The ICO report said that there had been “a series of errors and failures in communication among the [council’s] employees in various departments”.

Previous recommendations – including for mandatory training which would be regularly refreshed for all employees whose roles involved access to personal data – had not been properly implemented, the watchdog added.

In its undertaking the council has agreed to ensure that future deliveries containing sensitive personal information are carried out securely. It will also provide regular training for staff on its updated processes.

ICO Head of Enforcement, Stephen Eckersley, said: “No one expects to have sensitive information about the care of their child left on the doorstep for anyone to stumble across. However, a series of errors by the council has led to a situation where a social service record containing damaging allegations of abuse suffered by the child, has been delivered with no consideration given to its content.”

In the Wirral case, the social services records included sensitive personal details relating to two families living in the borough. In one instance, they included details of a criminal offence committed by one of the family members.

The ICO’s investigation discovered that Wirral had no mandatory data protection training in place for staff and did not have adequate checks in place to make sure records were being sent to the correct address.
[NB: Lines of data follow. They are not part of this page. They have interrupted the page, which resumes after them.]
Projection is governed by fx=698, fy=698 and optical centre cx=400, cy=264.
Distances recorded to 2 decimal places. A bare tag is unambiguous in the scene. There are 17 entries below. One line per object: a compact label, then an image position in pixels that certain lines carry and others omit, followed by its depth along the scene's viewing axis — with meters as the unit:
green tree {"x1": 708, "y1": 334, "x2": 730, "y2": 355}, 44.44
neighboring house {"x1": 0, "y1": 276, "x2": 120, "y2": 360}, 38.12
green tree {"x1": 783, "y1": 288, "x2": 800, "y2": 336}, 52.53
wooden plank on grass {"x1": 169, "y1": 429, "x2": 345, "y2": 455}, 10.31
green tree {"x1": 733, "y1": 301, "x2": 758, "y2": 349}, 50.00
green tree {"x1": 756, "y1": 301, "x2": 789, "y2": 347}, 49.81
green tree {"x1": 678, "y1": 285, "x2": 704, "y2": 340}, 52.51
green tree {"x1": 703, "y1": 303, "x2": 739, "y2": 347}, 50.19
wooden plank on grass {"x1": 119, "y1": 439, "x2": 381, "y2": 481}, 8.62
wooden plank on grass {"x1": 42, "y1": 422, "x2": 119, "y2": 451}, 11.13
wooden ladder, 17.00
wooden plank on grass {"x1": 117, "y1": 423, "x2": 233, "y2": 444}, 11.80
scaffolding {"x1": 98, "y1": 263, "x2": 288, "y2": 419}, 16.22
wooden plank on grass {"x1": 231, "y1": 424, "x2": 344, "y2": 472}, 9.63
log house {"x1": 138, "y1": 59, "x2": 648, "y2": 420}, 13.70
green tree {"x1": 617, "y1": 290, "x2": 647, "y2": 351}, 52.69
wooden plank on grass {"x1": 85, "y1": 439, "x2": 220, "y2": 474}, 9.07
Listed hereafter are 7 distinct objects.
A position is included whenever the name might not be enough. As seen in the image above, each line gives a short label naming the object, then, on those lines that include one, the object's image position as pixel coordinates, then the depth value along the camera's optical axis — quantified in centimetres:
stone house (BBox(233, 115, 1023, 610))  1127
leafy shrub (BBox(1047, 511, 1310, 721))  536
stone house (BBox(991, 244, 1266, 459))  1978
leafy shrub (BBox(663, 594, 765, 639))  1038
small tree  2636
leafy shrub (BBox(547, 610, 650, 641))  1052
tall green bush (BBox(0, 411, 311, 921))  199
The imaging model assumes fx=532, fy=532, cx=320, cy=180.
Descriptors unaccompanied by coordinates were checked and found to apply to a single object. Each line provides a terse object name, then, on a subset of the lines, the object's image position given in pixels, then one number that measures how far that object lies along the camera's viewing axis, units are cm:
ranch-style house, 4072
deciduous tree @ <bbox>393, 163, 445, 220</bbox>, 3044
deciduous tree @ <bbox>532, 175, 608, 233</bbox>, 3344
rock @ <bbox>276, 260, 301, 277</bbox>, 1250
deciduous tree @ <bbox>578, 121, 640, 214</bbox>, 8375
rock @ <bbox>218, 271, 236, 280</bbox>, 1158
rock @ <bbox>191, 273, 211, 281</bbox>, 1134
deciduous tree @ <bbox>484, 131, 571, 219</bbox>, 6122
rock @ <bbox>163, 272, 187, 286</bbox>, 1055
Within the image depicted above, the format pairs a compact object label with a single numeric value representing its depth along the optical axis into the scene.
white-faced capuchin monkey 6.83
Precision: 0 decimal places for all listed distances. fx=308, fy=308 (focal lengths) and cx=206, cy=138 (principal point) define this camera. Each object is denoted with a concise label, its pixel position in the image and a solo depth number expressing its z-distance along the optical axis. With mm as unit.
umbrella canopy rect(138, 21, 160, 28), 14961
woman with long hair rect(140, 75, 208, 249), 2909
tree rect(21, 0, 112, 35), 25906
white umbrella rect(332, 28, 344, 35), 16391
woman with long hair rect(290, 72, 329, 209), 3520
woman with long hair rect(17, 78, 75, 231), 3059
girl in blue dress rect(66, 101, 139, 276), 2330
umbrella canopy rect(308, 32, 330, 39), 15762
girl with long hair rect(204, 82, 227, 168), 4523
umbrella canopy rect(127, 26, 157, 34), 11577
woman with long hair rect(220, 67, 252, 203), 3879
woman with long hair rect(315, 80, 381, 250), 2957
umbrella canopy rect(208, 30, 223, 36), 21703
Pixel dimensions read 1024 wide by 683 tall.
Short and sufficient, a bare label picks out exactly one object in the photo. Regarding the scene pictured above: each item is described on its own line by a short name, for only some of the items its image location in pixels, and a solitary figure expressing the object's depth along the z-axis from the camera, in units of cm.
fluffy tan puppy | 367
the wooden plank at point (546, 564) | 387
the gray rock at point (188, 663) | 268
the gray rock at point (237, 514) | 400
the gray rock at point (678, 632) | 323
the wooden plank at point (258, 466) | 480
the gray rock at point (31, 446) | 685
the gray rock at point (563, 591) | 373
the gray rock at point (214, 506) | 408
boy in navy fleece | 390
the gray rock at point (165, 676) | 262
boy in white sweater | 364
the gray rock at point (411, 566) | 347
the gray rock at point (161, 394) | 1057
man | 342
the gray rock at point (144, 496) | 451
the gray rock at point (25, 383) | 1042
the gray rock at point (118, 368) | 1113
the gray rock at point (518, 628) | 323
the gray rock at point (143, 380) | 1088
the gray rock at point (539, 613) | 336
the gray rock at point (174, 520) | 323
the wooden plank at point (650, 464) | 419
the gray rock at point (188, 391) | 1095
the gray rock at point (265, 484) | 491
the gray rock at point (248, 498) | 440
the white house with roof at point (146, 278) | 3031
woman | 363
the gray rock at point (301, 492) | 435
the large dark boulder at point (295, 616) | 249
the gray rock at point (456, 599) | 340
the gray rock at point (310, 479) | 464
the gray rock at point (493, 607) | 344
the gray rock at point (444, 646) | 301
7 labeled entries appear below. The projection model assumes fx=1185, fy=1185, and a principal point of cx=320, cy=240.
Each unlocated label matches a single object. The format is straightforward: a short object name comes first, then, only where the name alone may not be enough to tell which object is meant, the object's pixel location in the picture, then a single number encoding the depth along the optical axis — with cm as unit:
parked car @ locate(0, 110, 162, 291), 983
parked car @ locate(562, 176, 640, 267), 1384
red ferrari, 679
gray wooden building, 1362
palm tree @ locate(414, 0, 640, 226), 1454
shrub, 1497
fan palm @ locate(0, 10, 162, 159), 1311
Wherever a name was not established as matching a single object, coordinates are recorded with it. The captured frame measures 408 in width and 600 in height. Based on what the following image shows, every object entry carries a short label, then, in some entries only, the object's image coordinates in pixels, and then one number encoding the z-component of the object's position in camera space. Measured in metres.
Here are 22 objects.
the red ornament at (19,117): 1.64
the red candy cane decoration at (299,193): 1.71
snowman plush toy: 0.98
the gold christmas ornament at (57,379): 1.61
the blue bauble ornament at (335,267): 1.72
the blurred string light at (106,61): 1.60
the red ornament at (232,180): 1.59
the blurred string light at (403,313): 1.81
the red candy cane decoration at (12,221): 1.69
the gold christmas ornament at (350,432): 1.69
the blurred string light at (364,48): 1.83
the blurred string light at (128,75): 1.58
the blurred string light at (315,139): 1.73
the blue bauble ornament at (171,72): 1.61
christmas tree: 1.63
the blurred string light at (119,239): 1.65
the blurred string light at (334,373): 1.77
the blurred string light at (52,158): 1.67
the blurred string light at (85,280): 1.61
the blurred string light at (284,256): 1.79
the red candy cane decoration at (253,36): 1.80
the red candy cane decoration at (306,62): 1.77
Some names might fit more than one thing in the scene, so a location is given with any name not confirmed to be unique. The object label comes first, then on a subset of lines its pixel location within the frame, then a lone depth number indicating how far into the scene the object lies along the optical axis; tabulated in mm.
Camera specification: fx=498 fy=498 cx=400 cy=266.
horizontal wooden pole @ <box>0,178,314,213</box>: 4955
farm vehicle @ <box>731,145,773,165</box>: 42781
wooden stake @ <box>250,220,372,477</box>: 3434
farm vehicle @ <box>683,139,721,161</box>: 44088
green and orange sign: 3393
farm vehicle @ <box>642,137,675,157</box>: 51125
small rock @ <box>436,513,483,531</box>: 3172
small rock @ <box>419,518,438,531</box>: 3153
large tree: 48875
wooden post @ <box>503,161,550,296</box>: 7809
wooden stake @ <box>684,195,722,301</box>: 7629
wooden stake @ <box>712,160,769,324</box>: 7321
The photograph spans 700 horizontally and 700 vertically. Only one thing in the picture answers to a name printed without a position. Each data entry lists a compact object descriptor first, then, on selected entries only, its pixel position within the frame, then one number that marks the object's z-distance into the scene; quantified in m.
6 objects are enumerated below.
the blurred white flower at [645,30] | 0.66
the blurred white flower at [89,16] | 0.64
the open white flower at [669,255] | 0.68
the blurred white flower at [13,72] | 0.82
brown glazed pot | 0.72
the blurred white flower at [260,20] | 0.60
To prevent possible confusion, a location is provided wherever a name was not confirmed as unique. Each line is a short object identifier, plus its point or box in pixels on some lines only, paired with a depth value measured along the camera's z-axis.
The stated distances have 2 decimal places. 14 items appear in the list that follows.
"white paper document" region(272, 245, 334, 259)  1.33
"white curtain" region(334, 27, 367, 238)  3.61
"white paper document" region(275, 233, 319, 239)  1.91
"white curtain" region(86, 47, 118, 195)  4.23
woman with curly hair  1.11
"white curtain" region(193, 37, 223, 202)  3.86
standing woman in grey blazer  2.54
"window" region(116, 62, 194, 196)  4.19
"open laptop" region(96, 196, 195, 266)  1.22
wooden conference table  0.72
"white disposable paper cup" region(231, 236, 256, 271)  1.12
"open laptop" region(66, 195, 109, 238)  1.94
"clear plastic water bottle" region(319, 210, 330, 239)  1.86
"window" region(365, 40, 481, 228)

Three other disclosure incidents involving the council had also been reported to the ICO previously.

The ICO’s Eckersley said: “While human error was a factor in each of these cases, the council should have done more to keep the information secure. Social workers routinely handle sensitive information and Wirral Borough Council failed to ensure their staff received adequate training on how to keep people’s information secure.  

“We are pleased that the council has now made its data protection training mandatory for all staff following these incidents and has agreed to take further action to address the underlying problems that led to these mistakes. This includes ensuring that all staff complete the data protection training by the end of June and adequate checks are in place to make sure sensitive records are being sent to the right address.”